I help to beat and scourge Your back a crimson red And place a crown of prickly thorns upon Your regal head. Your sacred name and character I mock and ridicule. O Lord each time I flee Your love I prove myself a fool. I hurt and help to make You fall along the Dolor's way And scorn Your mother and the others as they watch and pray. I strip Your garment from Your limbs and from Your whip-lashed skin. Yes, all of this I do to You when I commit a sin. I help to drive the ugly nails into Your feet and wrists And mock Your kingly deity with sland'rous waving fists. Each time I sin against Thee, Lord, I help to break Your heart. Lord, help me hate my sins and evermore from them depart!
"I'm amazed that you held onto that poem. Did you win?"
"The good nuns awarded me with a ten-dollar first-place prize. I spent that money on a beautiful rosary for my mother."

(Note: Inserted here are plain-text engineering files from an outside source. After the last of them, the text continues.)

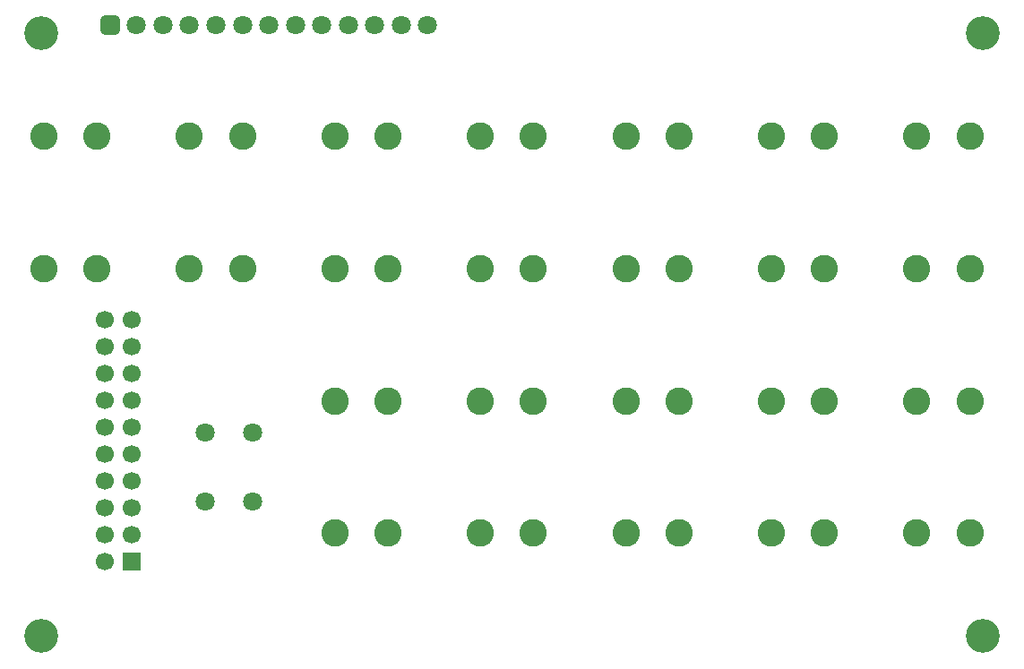
<source format=gbr>
%TF.GenerationSoftware,KiCad,Pcbnew,9.0.6*%
%TF.CreationDate,2026-01-11T11:54:49+09:00*%
%TF.ProjectId,MH01852029121Z2_MJ-HF_control,4d483031-3835-4323-9032-393132315a32,rev?*%
%TF.SameCoordinates,Original*%
%TF.FileFunction,Soldermask,Bot*%
%TF.FilePolarity,Negative*%
%FSLAX46Y46*%
G04 Gerber Fmt 4.6, Leading zero omitted, Abs format (unit mm)*
G04 Created by KiCad (PCBNEW 9.0.6) date 2026-01-11 11:54:49*
%MOMM*%
%LPD*%
G01*
G04 APERTURE LIST*
G04 Aperture macros list*
%AMRoundRect*
0 Rectangle with rounded corners*
0 $1 Rounding radius*
0 $2 $3 $4 $5 $6 $7 $8 $9 X,Y pos of 4 corners*
0 Add a 4 corners polygon primitive as box body*
4,1,4,$2,$3,$4,$5,$6,$7,$8,$9,$2,$3,0*
0 Add four circle primitives for the rounded corners*
1,1,$1+$1,$2,$3*
1,1,$1+$1,$4,$5*
1,1,$1+$1,$6,$7*
1,1,$1+$1,$8,$9*
0 Add four rect primitives between the rounded corners*
20,1,$1+$1,$2,$3,$4,$5,0*
20,1,$1+$1,$4,$5,$6,$7,0*
20,1,$1+$1,$6,$7,$8,$9,0*
20,1,$1+$1,$8,$9,$2,$3,0*%
G04 Aperture macros list end*
%ADD10C,2.600000*%
%ADD11C,3.200000*%
%ADD12RoundRect,0.354331X-0.545669X-0.545669X0.545669X-0.545669X0.545669X0.545669X-0.545669X0.545669X0*%
%ADD13C,1.800000*%
%ADD14R,1.700000X1.700000*%
%ADD15C,1.700000*%
G04 APERTURE END LIST*
D10*
%TO.C,SW11*%
X206250000Y-38750000D03*
X206250000Y-51250000D03*
X211250000Y-38750000D03*
X211250000Y-51250000D03*
%TD*%
%TO.C,SW23*%
X192500000Y-63750000D03*
X192500000Y-76250000D03*
X197500000Y-63750000D03*
X197500000Y-76250000D03*
%TD*%
D11*
%TO.C,REF\u002A\u002A*%
X164750000Y-29000000D03*
%TD*%
D10*
%TO.C,SW26*%
X233750000Y-63750000D03*
X233750000Y-76250000D03*
X238750000Y-63750000D03*
X238750000Y-76250000D03*
%TD*%
%TO.C,SW27*%
X247500000Y-63750000D03*
X247500000Y-76250000D03*
X252500000Y-63750000D03*
X252500000Y-76250000D03*
%TD*%
D12*
%TO.C,J1*%
X171250000Y-28250000D03*
D13*
X173750000Y-28250000D03*
X176250000Y-28250000D03*
X178750000Y-28250000D03*
X181250000Y-28250000D03*
X183750000Y-28250000D03*
X186250000Y-28250000D03*
X188750000Y-28250000D03*
X191250000Y-28250000D03*
X193750000Y-28250000D03*
X196250000Y-28250000D03*
X198750000Y-28250000D03*
X201250000Y-28250000D03*
%TD*%
D10*
%TO.C,SW13*%
X233750000Y-38750000D03*
X233750000Y-51250000D03*
X238750000Y-38750000D03*
X238750000Y-51250000D03*
%TD*%
%TO.C,SW9*%
X178750000Y-38750000D03*
X178750000Y-51250000D03*
X183750000Y-38750000D03*
X183750000Y-51250000D03*
%TD*%
%TO.C,SW12*%
X220000000Y-38750000D03*
X220000000Y-51250000D03*
X225000000Y-38750000D03*
X225000000Y-51250000D03*
%TD*%
%TO.C,SW8*%
X165000000Y-38750000D03*
X165000000Y-51250000D03*
X170000000Y-38750000D03*
X170000000Y-51250000D03*
%TD*%
D11*
%TO.C,REF\u002A\u002A*%
X253750000Y-86000000D03*
%TD*%
%TO.C,REF\u002A\u002A*%
X253750000Y-29000000D03*
%TD*%
D13*
%TO.C,SW22*%
X180250000Y-66750000D03*
X180250000Y-73250000D03*
X184750000Y-66750000D03*
X184750000Y-73250000D03*
%TD*%
D11*
%TO.C,REF\u002A\u002A*%
X164750000Y-86000000D03*
%TD*%
D10*
%TO.C,SW14*%
X247500000Y-38750000D03*
X247500000Y-51250000D03*
X252500000Y-38750000D03*
X252500000Y-51250000D03*
%TD*%
%TO.C,SW10*%
X192500000Y-38750000D03*
X192500000Y-51250000D03*
X197500000Y-38750000D03*
X197500000Y-51250000D03*
%TD*%
%TO.C,SW24*%
X206250000Y-63750000D03*
X206250000Y-76250000D03*
X211250000Y-63750000D03*
X211250000Y-76250000D03*
%TD*%
%TO.C,SW25*%
X220000000Y-63750000D03*
X220000000Y-76250000D03*
X225000000Y-63750000D03*
X225000000Y-76250000D03*
%TD*%
D14*
%TO.C,J3*%
X173250000Y-78950000D03*
D15*
X170710000Y-78950000D03*
X173250000Y-76410000D03*
X170710000Y-76410000D03*
X173250000Y-73870000D03*
X170710000Y-73870000D03*
X173250000Y-71330000D03*
X170710000Y-71330000D03*
X173250000Y-68790000D03*
X170710000Y-68790000D03*
X173250000Y-66250000D03*
X170710000Y-66250000D03*
X173250000Y-63710000D03*
X170710000Y-63710000D03*
X173250000Y-61170000D03*
X170710000Y-61170000D03*
X173250000Y-58630000D03*
X170710000Y-58630000D03*
X173250000Y-56090000D03*
X170710000Y-56090000D03*
%TD*%
M02*

</source>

"Tell me about your mother."
"Both my parents dropped out of high schools on the upper East Side when each turned sixteen, thanks to the Great Depression. My father delivered carloads of food by truck and horse-drawn wagon. My mother, smart and gracious as she was, had lost her father—a Cavalryman who fought with Black Jack Pershing in Mexico (in pursuit of Poncho Villa and then in Northern France, where he was mustard gassed on France’s northern front and died in ’32, when she was nine. My mother was a week shy of her seventeenth birthday when she had me.